Findings indicate that secure attachment – reflecting on close relationships in an emotionally balanced, coherent, and valuing way – predicts teens’ ability to provide empathic support to their close friends.
“What’s especially interesting is that close friends also sought out more support from securely attached teens,” said Jessica Stern, postdoctoral fellow at the University of Virginia.
Related: The room of a teenage boy, a look at attachment parenting with teens
While having secure family relationships at age 14 predicted greater empathy with peers across adolescence, those teens who did not have secure family relationships in early adolescence showed a pattern of catching up, increasing their empathy toward close friends as they developed.
This study is among the first to examine associations of attachment with the development of empathic support using longitudinal methods and observations of empathic support for friends across mid-adolescence.
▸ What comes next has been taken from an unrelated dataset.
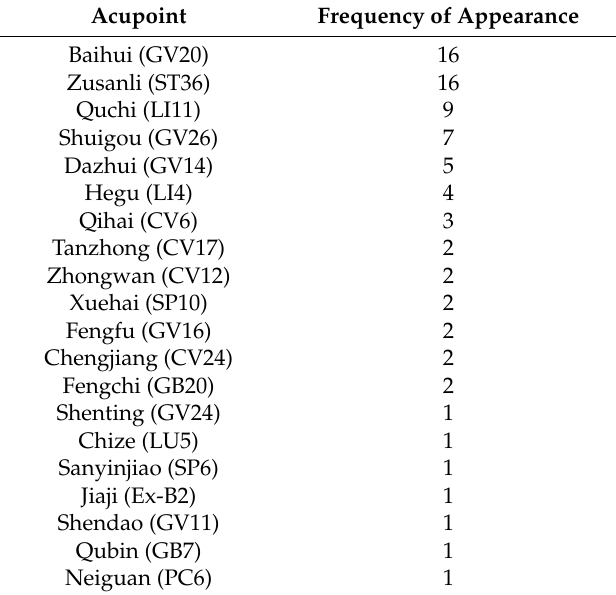
Table 1. Summary of main acupoints selected in the reviewed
The findings were published in the journal Child Development. This research was supported by the National Institute of Child Health and Human Development and the National Institute of Mental Health.
The study featured a sample of 184 adolescents (86 males, 98 females) recruited from a public middle school (7th and 8th grades) in suburban and urban populations from the southeastern United States. Adolescents in the study were 58% Caucasian, 29% African American, 8% mixed race or ethnic, and 5% other identity groups.
In the current study, teens at age 14 responded to an interview about their attachment relationships, unlike most prior studies which used self-report measures of attachment style and empathy. Teens who described their attachment relationships as supportive, who valued those relationships and reflected on them with coherence and emotional balance, were rated as more secure.
Related: How to heal attachment with your teen
At ages 16, 17 and 18, teens and their nominated closest friend participated in a video-recorded, 6-minute task in which teens helped friends deal with a problem they were facing. Friends’ bids for support, as well as teens’ ability to provide empathic support, were coded from videos of this task.
The findings suggest a strong association between a teen’s having a secure attachment – or perspective on attachment relationships as supportive – and the development of the capacity to provide empathic support to close friends across a 4-year period of adolescence.
Results also suggest that friends’ support-seeking develops alongside teens’ ability to deliver empathy, with support-seeking helping empathy to develop and empathy fostering support-seeking from friends as well.
“Investing in the quality of teens’ family relationships early in adolescence may be important for building empathy and positive interactions with peers,” Stern said. “Parenting programs, family therapy when needed, and school-based interventions that help young teens feel safe and supported in their relationships with adults – not only parents but teachers, mentors, and extended kin – may equip teens to ‘pay it forward’ in their empathy and care for others.”